* [Problem details] Where a line in the records below includes "inozemstvom", pull that line out.
((
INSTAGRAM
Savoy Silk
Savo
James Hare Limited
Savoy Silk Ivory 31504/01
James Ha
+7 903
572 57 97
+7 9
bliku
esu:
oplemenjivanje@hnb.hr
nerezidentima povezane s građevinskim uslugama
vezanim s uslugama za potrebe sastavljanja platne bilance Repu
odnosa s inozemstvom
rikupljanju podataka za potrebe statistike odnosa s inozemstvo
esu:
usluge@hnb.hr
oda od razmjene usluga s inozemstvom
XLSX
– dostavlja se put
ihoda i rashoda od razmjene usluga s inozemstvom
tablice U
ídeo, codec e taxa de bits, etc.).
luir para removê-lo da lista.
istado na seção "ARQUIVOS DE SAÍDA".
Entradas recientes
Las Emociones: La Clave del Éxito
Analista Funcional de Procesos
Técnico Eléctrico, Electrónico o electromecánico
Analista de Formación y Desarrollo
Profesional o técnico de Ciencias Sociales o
))
((
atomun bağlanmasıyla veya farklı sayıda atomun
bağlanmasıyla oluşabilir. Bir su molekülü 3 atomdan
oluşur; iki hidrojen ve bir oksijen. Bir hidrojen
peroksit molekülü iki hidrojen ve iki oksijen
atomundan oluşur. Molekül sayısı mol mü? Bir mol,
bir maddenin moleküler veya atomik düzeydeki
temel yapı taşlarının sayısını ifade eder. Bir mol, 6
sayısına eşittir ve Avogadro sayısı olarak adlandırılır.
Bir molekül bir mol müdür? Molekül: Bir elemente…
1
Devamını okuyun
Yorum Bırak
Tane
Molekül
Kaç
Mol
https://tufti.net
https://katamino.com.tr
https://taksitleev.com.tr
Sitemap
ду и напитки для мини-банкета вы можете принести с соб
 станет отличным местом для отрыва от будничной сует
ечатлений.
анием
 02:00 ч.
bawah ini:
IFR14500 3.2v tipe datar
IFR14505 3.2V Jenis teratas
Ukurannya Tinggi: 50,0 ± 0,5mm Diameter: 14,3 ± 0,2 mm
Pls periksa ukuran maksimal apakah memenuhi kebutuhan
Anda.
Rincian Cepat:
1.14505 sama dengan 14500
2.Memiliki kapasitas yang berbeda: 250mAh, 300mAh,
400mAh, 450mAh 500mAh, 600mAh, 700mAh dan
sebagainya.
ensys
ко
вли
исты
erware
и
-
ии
))
((
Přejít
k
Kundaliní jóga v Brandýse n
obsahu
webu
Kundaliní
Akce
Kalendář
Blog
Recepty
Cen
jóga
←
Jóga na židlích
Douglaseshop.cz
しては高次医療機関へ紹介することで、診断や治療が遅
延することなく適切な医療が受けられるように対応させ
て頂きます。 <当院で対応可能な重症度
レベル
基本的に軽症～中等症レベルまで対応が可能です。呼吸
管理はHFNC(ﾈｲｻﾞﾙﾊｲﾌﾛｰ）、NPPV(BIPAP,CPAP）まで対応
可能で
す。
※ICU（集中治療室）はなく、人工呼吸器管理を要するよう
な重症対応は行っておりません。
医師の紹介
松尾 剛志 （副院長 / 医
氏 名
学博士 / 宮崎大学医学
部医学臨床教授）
))
* [Exercise response]
odnosa s inozemstvom
oda od razmjene usluga s inozemstvom
ihoda i rashoda od razmjene usluga s inozemstvom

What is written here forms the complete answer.